Back in February, there was a big sale at Sportmaster, a Russian chain of sporting goods stores. In celebration of Men’s Day, they posted signs all over our local store advertising a 50% discount on gifts for men. I discovered this when I walked in to buy one athletic shirt to wear to dance classes. The cashier explained to me that I didn’t actually get a discount that day; but that she’d give me a discount card and the money would show up on my card on April 2 and stay there until the end of April. I took home the shirt and the discount card and showed them to Alla.

Alla liked the shirt and encouraged me to buy another one to bring back to Boston, so I went to their original location and found another of these wonderful shirts in my size. And then I bought a tank top from the same company. I bought a couple of other small things too, and waited eagerly for April 2.

When I thought about the bonanza soon to appear on my discount card, I remembered my dad’s solemn advice: “If something sounds too good to be true, it probably isn’t true.” Was this too good to be true? In order to make it more believable, I dreamed up a story involving a cash-flow crisis for the company. They needed income right away and with any luck they’d still be in business on April 2 to give away a whole bunch of merchandise to the frantic people who had bought before Men’s Day. I wanted to be the first customer in the door today to buy stuff before they got cleaned out or went out of business.
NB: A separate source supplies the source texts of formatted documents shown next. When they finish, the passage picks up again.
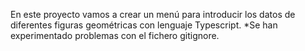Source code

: En este proyecto vamos a crear un menú para introducir los datos de diferentes figuras geométricas con lenguaje Typescript.
*Se han experimentado problemas con el fichero gitignore.

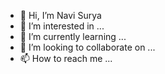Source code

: - 👋 Hi, I’m Navi Surya
- 👀 I’m interested in ...
- 🌱 I’m currently learning ...
- 💞️ I’m looking to collaborate on ...
- 📫 How to reach me ...

<!---
navisur/navisur is a ✨ special ✨ repository because its `README.md` (this file) appears on your GitHub profile.
You can click the Preview link to take a look at your changes.
--->
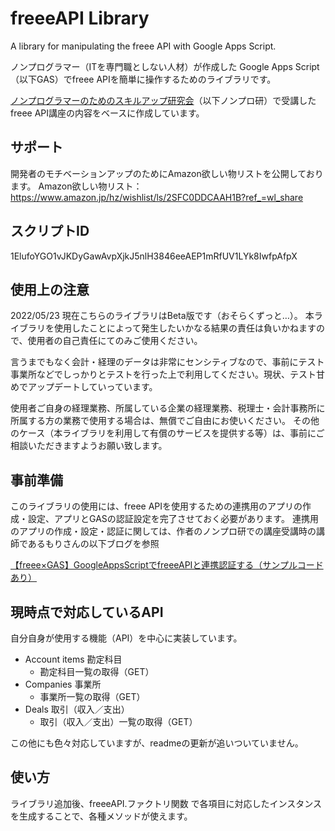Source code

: # freeeAPI Library
A library for manipulating the freee API with Google Apps Script.

ノンプログラマー（ITを専門職としない人材）が作成した Google Apps Script（以下GAS）でfreee APIを簡単に操作するためのライブラリです。

[ノンプログラマーのためのスキルアップ研究会](https://tonari-it.com/community-nonpro-semi-2/)（以下ノンプロ研）で受講したfreee API講座の内容をベースに作成しています。

## サポート
開発者のモチベーションアップのためにAmazon欲しい物リストを公開しております。
Amazon欲しい物リスト：
https://www.amazon.jp/hz/wishlist/ls/2SFC0DDCAAH1B?ref_=wl_share

## スクリプトID
1ElufoYGO1vJKDyGawAvpXjkJ5nlH3846eeAEP1mRfUV1LYk8IwfpAfpX

## 使用上の注意
2022/05/23 現在こちらのライブラリはBeta版です（おそらくずっと…）。
本ライブラリを使用したことによって発生したいかなる結果の責任は負いかねますので、使用者の自己責任にてのみご使用ください。

言うまでもなく会計・経理のデータは非常にセンシティブなので、事前にテスト事業所などでしっかりとテストを行った上で利用してください。現状、テスト甘めでアップデートしていっています。

使用者ご自身の経理業務、所属している企業の経理業務、税理士・会計事務所に所属する方の業務で使用する場合は、無償でご自由にお使いください。
その他のケース（本ライブラリを利用して有償のサービスを提供する等）は、事前にご相談いただきますようお願い致します。

## 事前準備
このライブラリの使用には、freee APIを使用するための連携用のアプリの作成・設定、アプリとGASの認証設定を完了させておく必要があります。
連携用のアプリの作成・設定・認証に関しては、作者のノンプロ研での講座受講時の講師であるもりさんの以下ブログを参照

[【freee×GAS】GoogleAppsScriptでfreeeAPIと連携認証する（サンプルコードあり）](https://moripro.net/freee-gas-api/)

## 現時点で対応しているAPI
自分自身が使用する機能（API）を中心に実装しています。

- Account items 勘定科目
  - 勘定科目一覧の取得（GET）
- Companies 事業所
  - 事業所一覧の取得（GET）
- Deals 取引（収入／支出）
  - 取引（収入／支出）一覧の取得（GET）

この他にも色々対応していますが、readmeの更新が追いついていません。

## 使い方
ライブラリ追加後、freeeAPI.ファクトリ関数 で各項目に対応したインスタンスを生成することで、各種メソッドが使えます。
The store was surprisingly quiet when I arrived, but they had plenty of goods in all departments so I went and asked the clerk how much money I had on my discount card. It worked out to over fifty dollars, which surprised me because I hadn’t understood until that moment that my single-shirt errand had inflated to a hundred-dollar extravaganza. Anyway, I could think of several interesting ways to spend the money and I took a nice tour through the store and picked out a pair of shower sandals. At that point I decided I’d already had plenty of fun, the place should still be in business tomorrow, and I’d save the rest of the discount card for Alla’s pleasure.

I handed the sandals and the card to the cashier, who asked me for money. “There’s plenty of money on the card,” I said.
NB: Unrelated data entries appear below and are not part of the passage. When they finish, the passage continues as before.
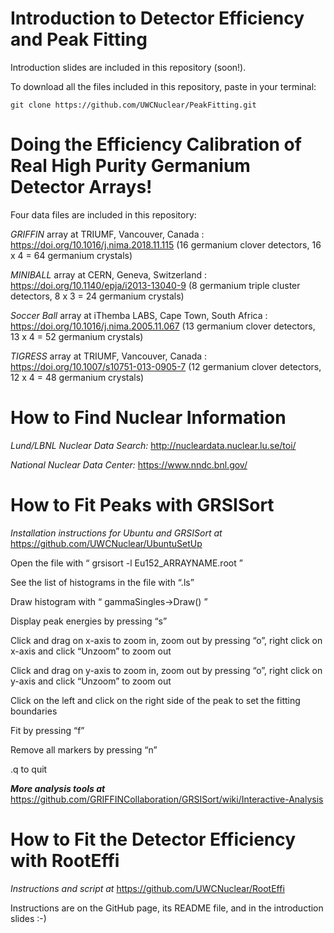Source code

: # Introduction to Detector Efficiency and Peak Fitting
Introduction slides are included in this repository (soon!).

To download all the files included in this repository, paste in your terminal:

    git clone https://github.com/UWCNuclear/PeakFitting.git

# Doing the Efficiency Calibration of Real High Purity Germanium Detector Arrays!
Four data files are included in this repository:

*GRIFFIN* array at TRIUMF, Vancouver, Canada : https://doi.org/10.1016/j.nima.2018.11.115
(16 germanium clover detectors, 16 x 4 = 64 germanium crystals)

*MINIBALL* array at CERN, Geneva, Switzerland : https://doi.org/10.1140/epja/i2013-13040-9
(8 germanium triple cluster detectors, 8 x 3 = 24 germanium crystals)

*Soccer Ball* array at iThemba LABS, Cape Town, South Africa : https://doi.org/10.1016/j.nima.2005.11.067
(13 germanium clover detectors, 13 x 4 = 52 germanium crystals)

*TIGRESS* array at TRIUMF, Vancouver, Canada : https://doi.org/10.1007/s10751-013-0905-7
(12 germanium clover detectors, 12 x 4 = 48 germanium crystals)

# How to Find Nuclear Information 
*Lund/LBNL Nuclear Data Search:* http://nucleardata.nuclear.lu.se/toi/

*National Nuclear Data Center:* https://www.nndc.bnl.gov/


# How to Fit Peaks with GRSISort
*Installation instructions for Ubuntu and GRSISort at* https://github.com/UWCNuclear/UbuntuSetUp

Open the file with “ grsisort -l Eu152_ARRAYNAME.root ”

See the list of histograms in the file with “.ls”

Draw histogram with “ gammaSingles->Draw() ”

Display peak energies by pressing “s”

Click and drag on x-axis to zoom in, zoom out by pressing “o”, right click on x-axis and click “Unzoom” to zoom out

Click and drag on y-axis to zoom in, zoom out by pressing “o”, right click on y-axis and click “Unzoom” to zoom out

Click on the left and click on the right side of the peak to set the fitting boundaries

Fit by pressing “f”

Remove all markers by pressing “n”

.q to quit

***More analysis tools at*** https://github.com/GRIFFINCollaboration/GRSISort/wiki/Interactive-Analysis

# How to Fit the Detector Efficiency with RootEffi 
*Instructions and script at* https://github.com/UWCNuclear/RootEffi

Instructions are on the GitHub page, its README file, and in the introduction slides :-)

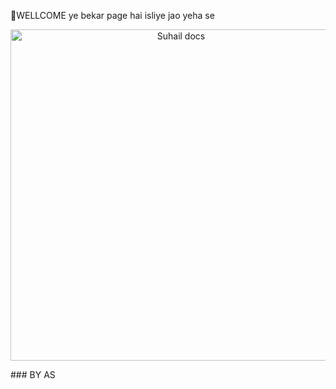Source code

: 🫠WELLCOME ye bekar page hai isliye jao yeha se









<p align="center">
  <a href="https://wa.me/917002015750?text=%D0%BF%D1%80%D0%B8%D0%B2%D0%B5%D1%82%F0%9F%92%8C%3C3">
    <img alt="Suhail docs" height="530" src="https://telegra.ph/file/c3e4acf5c7931f9dd426d.jpg">
  </a>
</p>
### BY AS
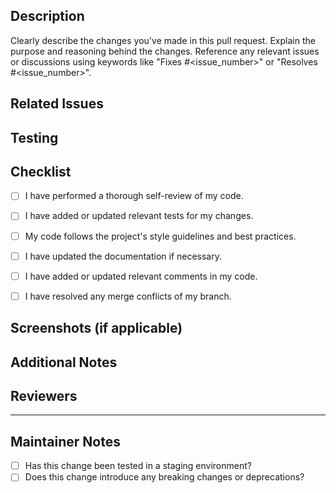 ## Description

Clearly describe the changes you've made in this pull request. Explain the purpose and reasoning behind the changes. Reference any relevant issues or discussions using keywords like "Fixes #<issue_number>" or "Resolves #<issue_number>".

## Related Issues

<!--List any related issues that this pull request addresses. -->

## Testing
<!-- Describe the testing steps you have taken to ensure that your changes work as expected -->

## Checklist

- [ ] I have performed a thorough self-review of my code.
- [ ] I have added or updated relevant tests for my changes.
- [ ] My code follows the project's style guidelines and best practices.
- [ ] I have updated the documentation if necessary.
- [ ] I have added or updated relevant comments in my code.
- [ ] I have resolved any merge conflicts of my branch.


## Screenshots (if applicable)
<!-- Include screenshots or animated GIFs to visually demonstrate the changes, if applicable -->

## Additional Notes

<!--Feel free to add any other relevant information that might be helpful to reviewers.-->

## Reviewers

<!--Tag any specific individuals or teams you'd like to review this pull request.

Thank you for your contribution!-->

---

## Maintainer Notes

- [ ] Has this change been tested in a staging environment?
- [ ] Does this change introduce any breaking changes or deprecations?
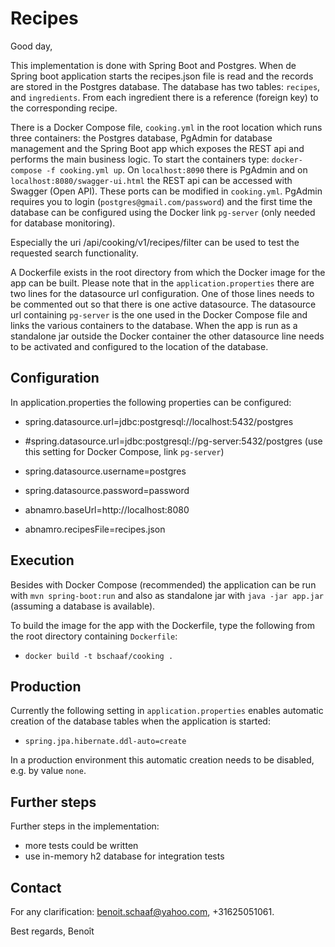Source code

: # Recipes #

Good day,

This implementation is done with Spring Boot and Postgres. When de Spring boot application starts the recipes.json file is read and the records are stored in the Postgres database. The database has two tables: `recipes`, and `ingredients`. From each ingredient there is a reference (foreign key) to the corresponding recipe.

There is a Docker Compose file, `cooking.yml` in the root location which runs three containers: the Postgres database, PgAdmin for database management and the Spring Boot app which exposes the REST api and performs the main business logic. To start the containers type: `docker-compose -f cooking.yml up`. On `localhost:8090` there is PgAdmin and on `localhost:8080/swagger-ui.html` the REST api can be accessed with Swagger (Open API). These ports can be modified in `cooking.yml`. PgAdmin requires you to login (`postgres@gmail.com/password`) and the first time the database can be configured using the Docker link `pg-server` (only needed for database monitoring).

Especially the uri /api/cooking/v1/recipes/filter can be used to test the requested search functionality.

A Dockerfile exists in the root directory from which the Docker image for the app can be built. Please note that in the `application.properties` there are two lines for the datasource url configuration. One of those lines needs to be commented out so that there is one active datasource. The datasource url containing `pg-server` is the one used in the Docker Compose file and links the various containers to the database. When the app is run as a standalone jar outside the Docker container the other datasource line needs to be activated and configured to the location of the database.

## Configuration ##

In application.properties the following properties can be configured:

- spring.datasource.url=jdbc:postgresql://localhost:5432/postgres
- #spring.datasource.url=jdbc:postgresql://pg-server:5432/postgres (use this setting for Docker Compose, link `pg-server`)
- spring.datasource.username=postgres
- spring.datasource.password=password

- abnamro.baseUrl=http://localhost:8080
- abnamro.recipesFile=recipes.json



## Execution ##

Besides with Docker Compose (recommended) the application can be run with `mvn spring-boot:run` and also as standalone jar with `java -jar app.jar` (assuming a database is available).

To build the image for the app with the Dockerfile, type the following from the root directory containing `Dockerfile`:
- `docker build -t bschaaf/cooking .`



## Production ##

Currently the following setting in `application.properties` enables automatic creation of the database tables when the application is started:
- `spring.jpa.hibernate.ddl-auto=create`

In a production environment this automatic creation needs to be disabled, e.g. by value `none`.



## Further steps ##

Further steps in the implementation:
- more tests could be written
- use in-memory h2 database for integration tests



## Contact ##

For any clarification: benoit.schaaf@yahoo.com, +31625051061.

Best regards,
Benoît

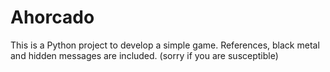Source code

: # Ahorcado
This is a Python project to develop a simple game.
References, black metal and hidden messages are included.
(sorry if you are susceptible)
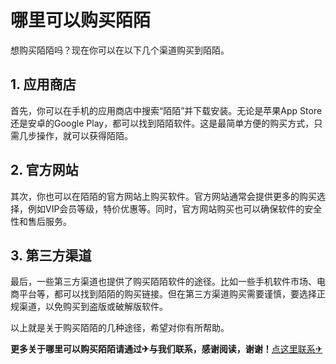 # 哪里可以购买陌陌

想购买陌陌吗？现在你可以在以下几个渠道购买到陌陌。

## 1. 应用商店

首先，你可以在手机的应用商店中搜索“陌陌”并下载安装。无论是苹果App Store还是安卓的Google Play，都可以找到陌陌软件。这是最简单方便的购买方式，只需几步操作，就可以获得陌陌。

## 2. 官方网站

其次，你也可以在陌陌的官方网站上购买软件。官方网站通常会提供更多的购买选择，例如VIP会员等级，特价优惠等。同时，官方网站购买也可以确保软件的安全性和售后服务。

## 3. 第三方渠道

最后，一些第三方渠道也提供了购买陌陌软件的途径。比如一些手机软件市场、电商平台等，都可以找到陌陌的购买链接。但在第三方渠道购买需要谨慎，要选择正规渠道，以免购买到盗版或破解版软件。

以上就是关于购买陌陌的几种途径，希望对你有所帮助。

**更多关于哪里可以购买陌陌请通过✈与我们联系，感谢阅读，谢谢！**[点这里联系✈](https://b.k02.cc)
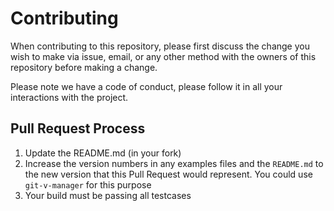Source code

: # Contributing

When contributing to this repository, please first discuss the change you wish to make via issue,
email, or any other method with the owners of this repository before making a change. 

Please note we have a code of conduct, please follow it in all your interactions with the project.

## Pull Request Process

1. Update the README.md (in your fork)
3. Increase the version numbers in any examples files and the `README.md` to the new version that this
   Pull Request would represent. You could use `git-v-manager` for this purpose
3. Your build must be passing all testcases
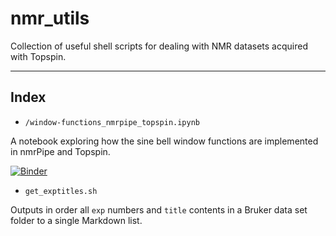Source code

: # nmr_utils

Collection of useful shell scripts for dealing with NMR datasets acquired with Topspin. 

---

## Index

-  `/window-functions_nmrpipe_topspin.ipynb`
 
A notebook exploring how the sine bell window functions are implemented in nmrPipe and Topspin. 

[![Binder](https://mybinder.org/badge_logo.svg)](https://mybinder.org/v2/gh/miguelarbesu/nmr-utils/master?filepath=window-functions_nmrpipe_topspin.ipynb)


- `get_exptitles.sh`

Outputs in order all `exp` numbers and `title` contents in a Bruker data set folder to a single Markdown list.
“Sure,” she replied, “but you don’t get to use it on 100% of your purchase. We’ll give you at best 30%. I need money for the rest.”
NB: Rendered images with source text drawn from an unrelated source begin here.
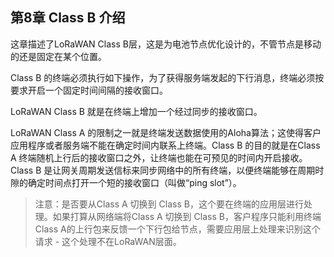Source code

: 


## **第8章 Class B 介绍**

这章描述了LoRaWAN Class B层，这是为电池节点优化设计的，不管节点是移动的还是固定在某个位置。

Class B 的终端必须执行如下操作，为了获得服务端发起的下行消息，终端必须按要求开启一个固定时间间隔的接收窗口。

LoRaWAN Class B 就是在终端上增加一个经过同步的接收窗口。

LoRaWAN Class A 的限制之一就是终端发送数据使用的Aloha算法；这使得客户应用程序或者服务端不能在确定时间内联系上终端。Class B 的目的就是在Class A 终端随机上行后的接收窗口之外，让终端也能在可预见的时间内开启接收。Class B 是让网关周期发送信标来同步网络中的所有终端，以便终端能够在周期时隙的确定时间点打开一个短的接收窗口（叫做“ping slot”）。

> 注意：是否要从Class A 切换到 Class B，这个要在终端的应用层进行处理。如果打算从网络端将Class A 切换到 Class B，客户程序只能利用终端 Class A的上行包来反馈一个下行包给节点，需要应用层上处理来识别这个请求 - 这个处理不在LoRaWAN层面。

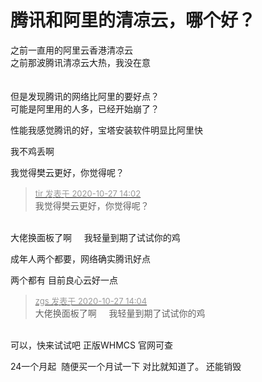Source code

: # 腾讯和阿里的清凉云，哪个好？


之前一直用的阿里云香港清凉云<br />
之前那波腾讯清凉云大热，我没在意<br />
<br />
<br />
但是发现腾讯的网络比阿里的要好点？<br />
可能是阿里用的人多，已经开始崩了？

性能我感觉腾讯的好，宝塔安装软件明显比阿里快

我不鸡丢啊

我觉得樊云更好，你觉得呢？

<div class="quote"><blockquote><font size="2"><a href="https://www.hostloc.com/forum.php?mod=redirect&amp;goto=findpost&amp;pid=9358950&amp;ptid=758951" target="_blank"><font color="#999999">tir 发表于 2020-10-27 14:02</font></a></font><br />
我觉得樊云更好，你觉得呢？</blockquote></div><br />
大佬换面板了啊&nbsp; &nbsp;&nbsp;&nbsp;我轻量到期了试试你的鸡

成年人两个都要，网络确实腾讯好点

两个都有 目前良心云好一点

<div class="quote"><blockquote><font size="2"><a href="https://www.hostloc.com/forum.php?mod=redirect&amp;goto=findpost&amp;pid=9358967&amp;ptid=758951" target="_blank"><font color="#999999">zgs 发表于 2020-10-27 14:04</font></a></font><br />
大佬换面板了啊&nbsp; &nbsp;&nbsp;&nbsp;我轻量到期了试试你的鸡</blockquote></div><br />
可以，快来试试吧 正版WHMCS 官网可查 <img src="static/image/smiley/yct/010.gif" smilieid="41" border="0" alt="" />

24一个月起&nbsp;&nbsp;随便买一个月试一下 对比就知道了。 还能销毁
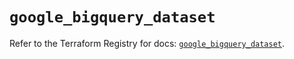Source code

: # `google_bigquery_dataset`

Refer to the Terraform Registry for docs: [`google_bigquery_dataset`](https://registry.terraform.io/providers/hashicorp/google/5.22.0/docs/resources/bigquery_dataset).
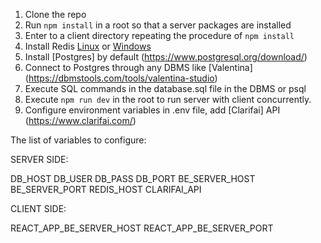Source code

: 1. Clone the repo
2. Run `npm install` in a root so that a server packages are installed
3. Enter to a client directory repeating the procedure of `npm install`
4. Install Redis [Linux](https://redis.io/download) or [Windows](https://github.com/microsoftarchive/redis/releases)
5. Install [Postgres] by default (https://www.postgresql.org/download/)
6. Connect to Postgres through any DBMS like [Valentina] (https://dbmstools.com/tools/valentina-studio)
7. Execute SQL commands in the database.sql file in the DBMS or psql
8. Execute `npm run dev` in the root to run server with client concurrently.
9. Configure environment variables in .env file, add [Clarifai] API (https://www.clarifai.com/)

The list of variables to configure:

SERVER SIDE: 

DB_HOST
DB_USER
DB_PASS
DB_PORT
BE_SERVER_HOST
BE_SERVER_PORT
REDIS_HOST
CLARIFAI_API

CLIENT SIDE:

REACT_APP_BE_SERVER_HOST
REACT_APP_BE_SERVER_PORT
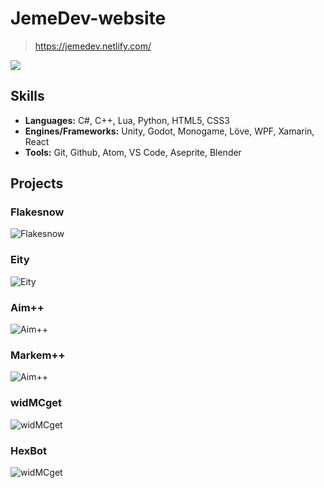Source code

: # JemeDev-website
> https://jemedev.netlify.com/

![](https://i.imgur.com/Crw2caH.png)

## Skills

* **Languages:** C#, C++, Lua, Python, HTML5, CSS3
* **Engines/Frameworks:** Unity, Godot, Monogame, Löve, WPF, Xamarin, React
* **Tools:** Git, Github, Atom, VS Code, Aseprite, Blender

## Projects


### Flakesnow
![Flakesnow](https://jemedev.netlify.app/assets/Flakesnow.7f34a29d7d578907baa750a3b14461e6.png)

### Eity
![Eity](https://jemedev.netlify.app/assets/Eity.b45dfa5e50d8d10405619942f7fadc62.png)

### Aim++
![Aim++](https://jemedev.netlify.app/assets/Aimpp.0a650cb4bacd7466a2e5f2d0aca85bcc.jpg)

### Markem++
![Aim++](https://jemedev.netlify.app/assets/Markem.92b9d1b93d1bd4dd7261772ea98c072a.png)

### widMCget
![widMCget](https://jemedev.netlify.com/assets/widMCget.652c36b0ba9a5b4f41601c32fe631860.png)

### HexBot
![widMCget](https://jemedev.netlify.app/assets/hexbot.9bf1243f5aee2a5be4a1909f064b4461.jpg)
“This isn’t right!,” I sputtered. “Let me see where it’s written.”

She handed me a brochure, which may have been available back in February but this was the first time I’d looked at it. It being in Russian I might have avoided it on purpose, but I don’t remember. It did say something about 30%.

So, in the very best case, if I bought enough stuff to use up the entire balance on my discount card, the total discount averaged over February and April would be 15%. I knew at the beginning that the 50% rebate was too good to be true. I just had no idea how far it was from true. They played me for an April Fool on the second of the month.